WHAT TO PRODUCE -> Locate every line in the entries below that contains the word "Authors", and copy each such line in full.

DATA IN THIS EXERCISE ->
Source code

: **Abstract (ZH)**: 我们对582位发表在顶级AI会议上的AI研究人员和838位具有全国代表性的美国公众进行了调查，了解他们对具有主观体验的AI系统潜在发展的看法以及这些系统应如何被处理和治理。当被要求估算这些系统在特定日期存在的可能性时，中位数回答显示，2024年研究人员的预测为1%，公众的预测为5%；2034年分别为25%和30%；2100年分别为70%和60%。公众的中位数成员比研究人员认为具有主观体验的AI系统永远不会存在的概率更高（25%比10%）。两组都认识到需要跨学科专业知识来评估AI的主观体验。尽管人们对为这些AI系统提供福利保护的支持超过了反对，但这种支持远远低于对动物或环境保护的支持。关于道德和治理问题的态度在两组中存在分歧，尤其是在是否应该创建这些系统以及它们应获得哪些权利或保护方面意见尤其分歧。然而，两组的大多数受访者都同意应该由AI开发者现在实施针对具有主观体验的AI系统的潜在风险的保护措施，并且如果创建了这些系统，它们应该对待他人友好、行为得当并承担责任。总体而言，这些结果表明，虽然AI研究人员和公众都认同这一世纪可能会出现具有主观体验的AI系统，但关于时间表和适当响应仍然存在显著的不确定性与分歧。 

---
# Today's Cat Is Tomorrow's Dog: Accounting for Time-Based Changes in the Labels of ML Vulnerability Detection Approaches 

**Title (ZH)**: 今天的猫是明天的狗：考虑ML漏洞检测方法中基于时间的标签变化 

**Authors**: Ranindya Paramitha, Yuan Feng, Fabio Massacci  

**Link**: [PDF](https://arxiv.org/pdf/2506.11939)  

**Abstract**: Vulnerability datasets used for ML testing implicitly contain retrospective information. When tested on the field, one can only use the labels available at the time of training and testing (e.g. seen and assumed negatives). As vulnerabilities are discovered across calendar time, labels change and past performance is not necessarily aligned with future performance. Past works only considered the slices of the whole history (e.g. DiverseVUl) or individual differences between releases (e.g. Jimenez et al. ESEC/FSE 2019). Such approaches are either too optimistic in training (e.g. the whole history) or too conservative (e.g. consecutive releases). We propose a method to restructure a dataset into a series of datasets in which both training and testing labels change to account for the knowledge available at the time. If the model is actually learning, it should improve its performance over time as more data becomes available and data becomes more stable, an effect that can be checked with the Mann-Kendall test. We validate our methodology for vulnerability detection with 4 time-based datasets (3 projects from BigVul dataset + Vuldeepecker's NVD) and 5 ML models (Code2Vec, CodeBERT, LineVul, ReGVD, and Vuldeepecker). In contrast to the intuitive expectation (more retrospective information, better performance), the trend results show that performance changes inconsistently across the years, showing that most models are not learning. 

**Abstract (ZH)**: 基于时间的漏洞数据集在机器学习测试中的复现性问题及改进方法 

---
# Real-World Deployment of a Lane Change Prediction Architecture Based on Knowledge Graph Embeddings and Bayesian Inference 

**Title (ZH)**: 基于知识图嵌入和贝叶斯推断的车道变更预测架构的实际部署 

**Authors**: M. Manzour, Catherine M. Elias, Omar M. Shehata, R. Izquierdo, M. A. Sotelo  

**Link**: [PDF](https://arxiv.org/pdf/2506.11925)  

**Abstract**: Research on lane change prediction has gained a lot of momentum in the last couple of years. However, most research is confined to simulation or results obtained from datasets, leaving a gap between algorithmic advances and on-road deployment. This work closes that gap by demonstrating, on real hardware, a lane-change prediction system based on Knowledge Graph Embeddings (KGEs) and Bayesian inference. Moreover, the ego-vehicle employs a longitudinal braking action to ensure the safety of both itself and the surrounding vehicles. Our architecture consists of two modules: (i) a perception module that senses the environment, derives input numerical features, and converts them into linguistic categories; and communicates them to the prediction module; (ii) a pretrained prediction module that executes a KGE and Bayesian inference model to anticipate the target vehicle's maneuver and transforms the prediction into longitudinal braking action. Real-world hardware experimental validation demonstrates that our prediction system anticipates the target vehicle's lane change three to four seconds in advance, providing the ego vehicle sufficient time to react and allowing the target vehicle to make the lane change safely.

YOUR RESPONSE ->
**Authors**: Ranindya Paramitha, Yuan Feng, Fabio Massacci  
**Authors**: M. Manzour, Catherine M. Elias, Omar M. Shehata, R. Izquierdo, M. A. Sotelo  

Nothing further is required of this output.